(SOURCE MATERIAL Opens)

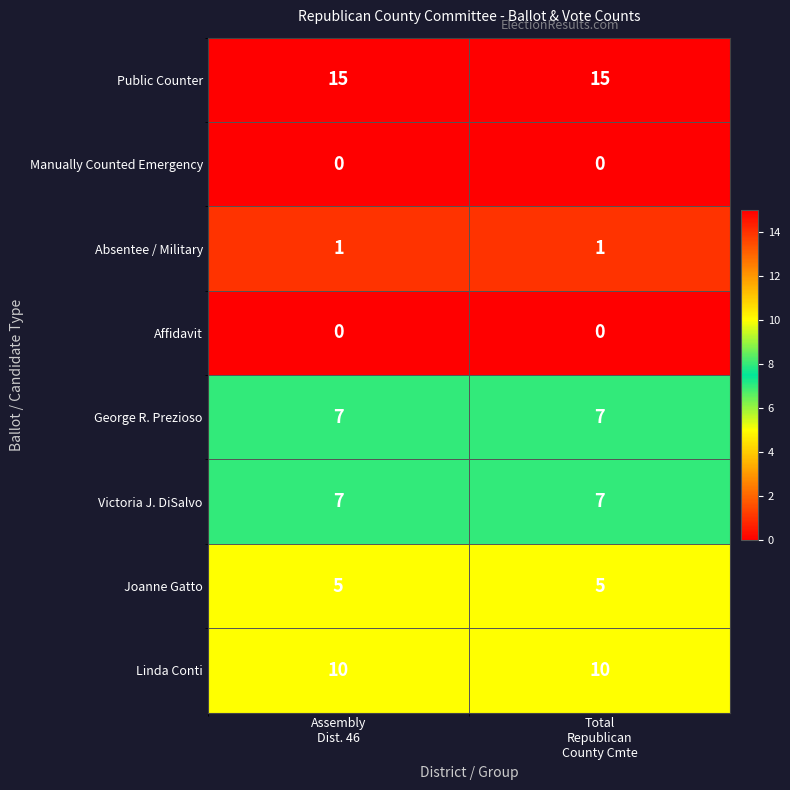

Count the number of categories in the chart.

2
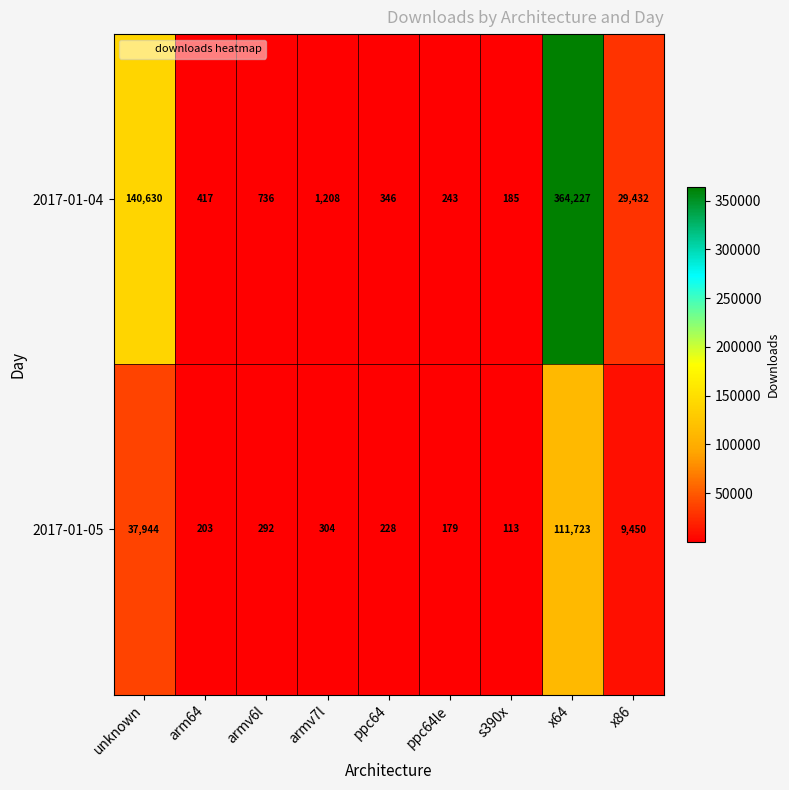

What is the difference between the highest and lowest values at x86?

19982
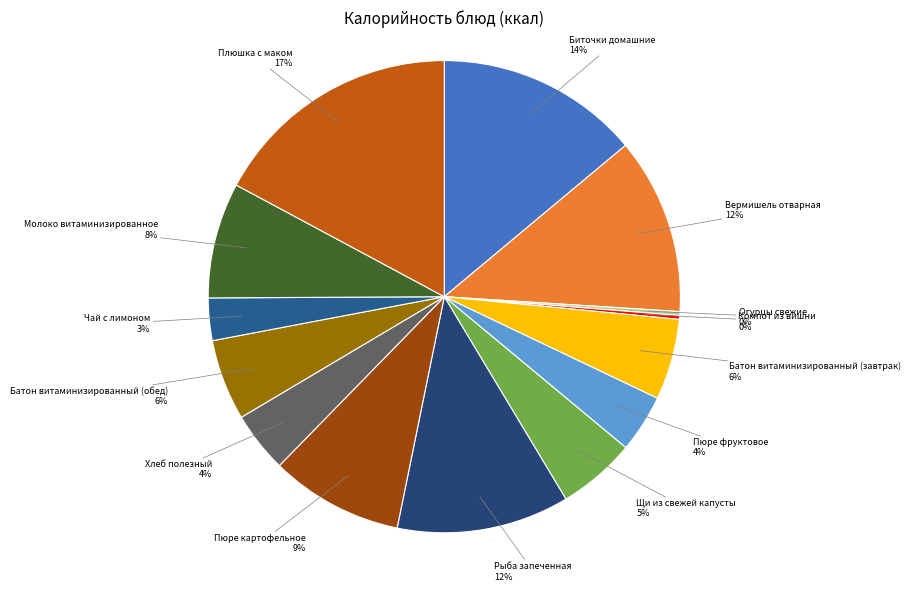

Combined, do Щи из свежей капусты and Батон витаминизированный (завтрак) account for over 50%?

No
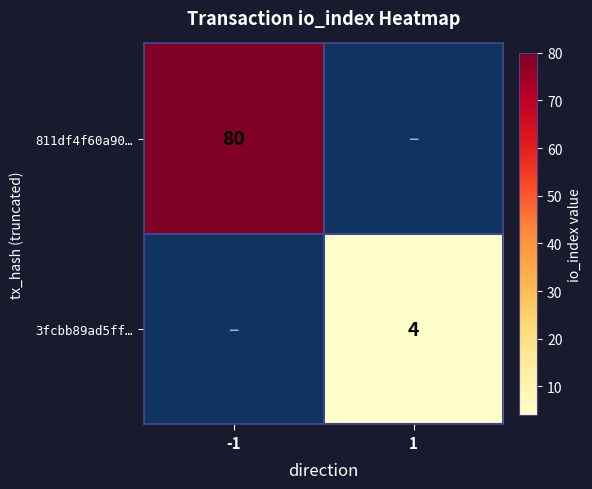

The 811df4f60a90… series shows 80 at -1. True or false?

True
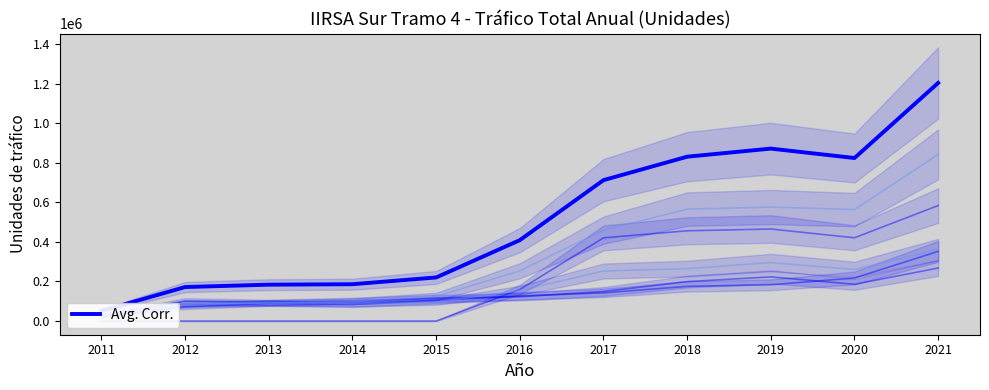

Reading left to right, extract all data points from this chart.

51152	171844	183748	186083	220272	408874	712121	830601	871459	823872	1203498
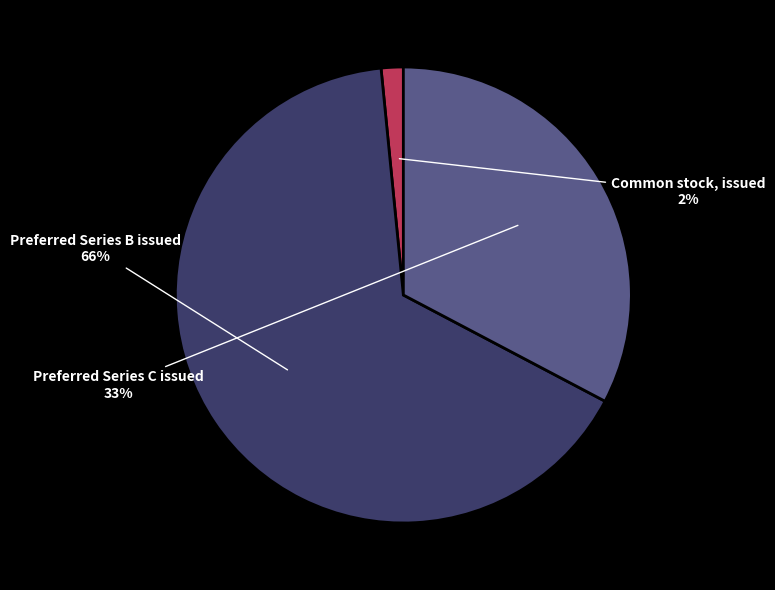

Which category has the biggest portion of the pie?

Preferred Series B issued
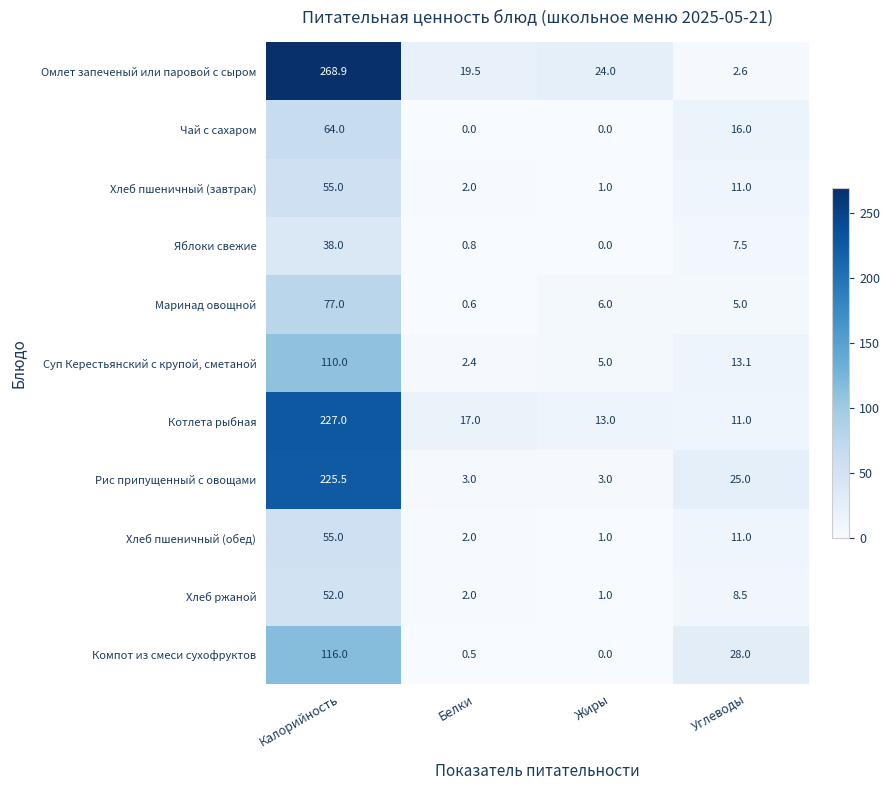

Which category has the lowest value in the Хлеб пшеничный (завтрак) series?

Жиры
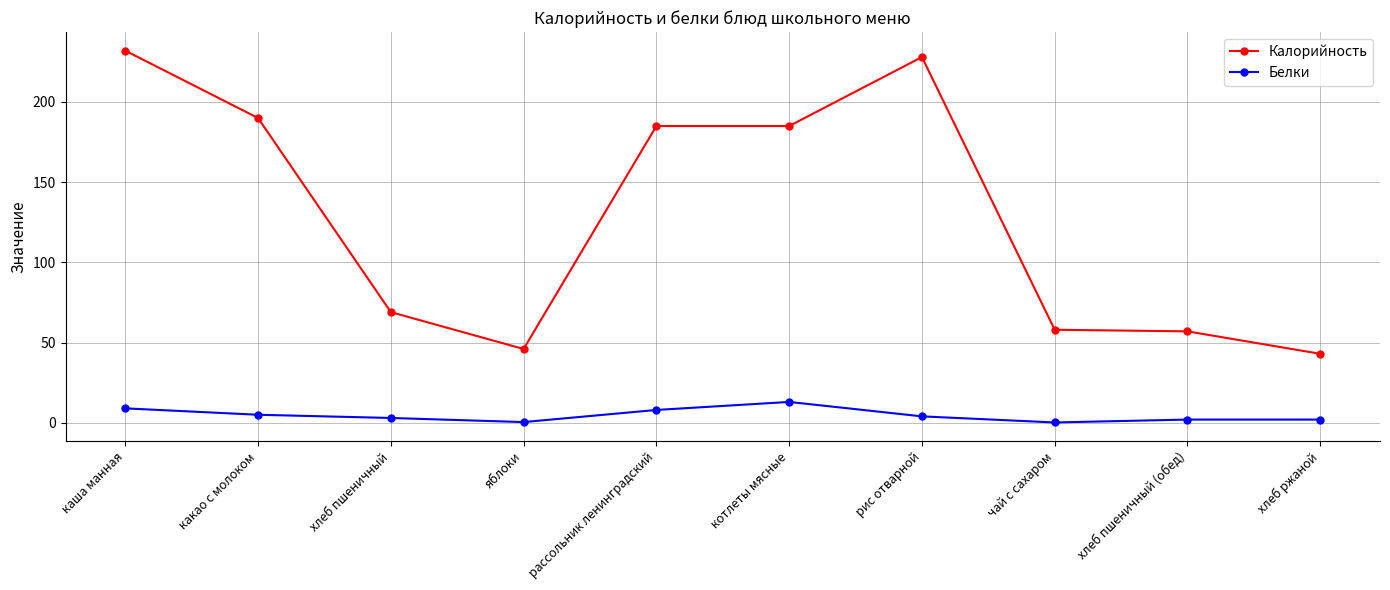

True or false: Белки and Калорийность intersect in this chart.

False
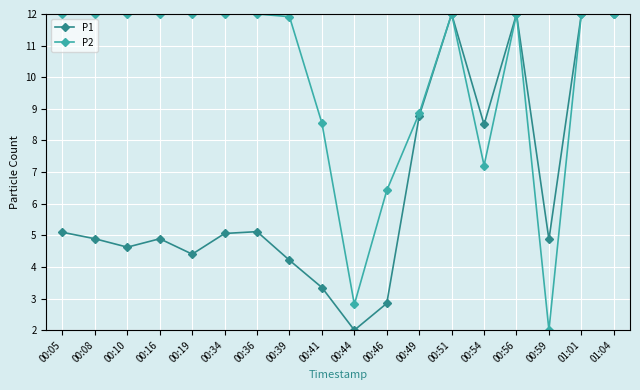

Where is P2 nearest to the value 7?

00:54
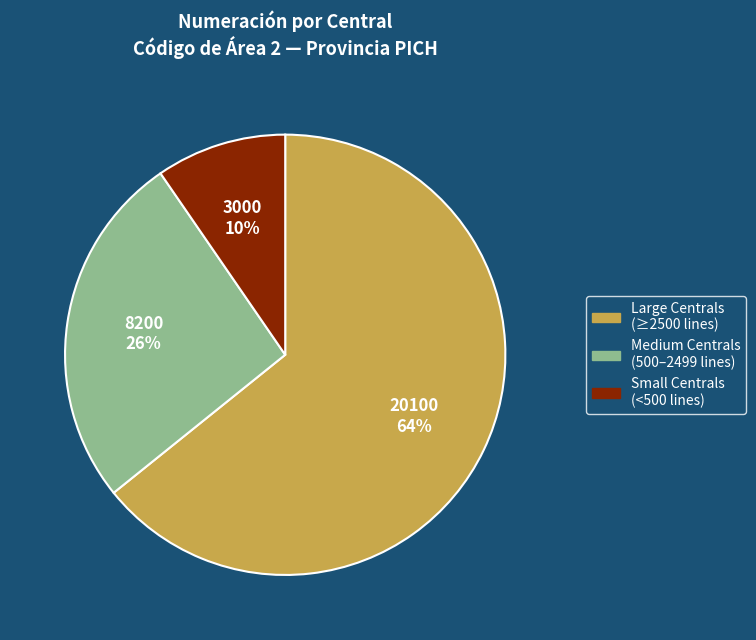

Does any single category account for the majority?

Yes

(SOURCE MATERIAL Closes)

Reproduce word for word everything from the line containing "Preferred Series B issued" down to the end of the rows, leaving the pictures out.

Preferred Series B issued

Which category has the lowest value in the Хлеб пшеничный (завтрак) series?

Жиры

True or false: Белки and Калорийность intersect in this chart.

False

Where is P2 nearest to the value 7?

00:54

Does any single category account for the majority?

Yes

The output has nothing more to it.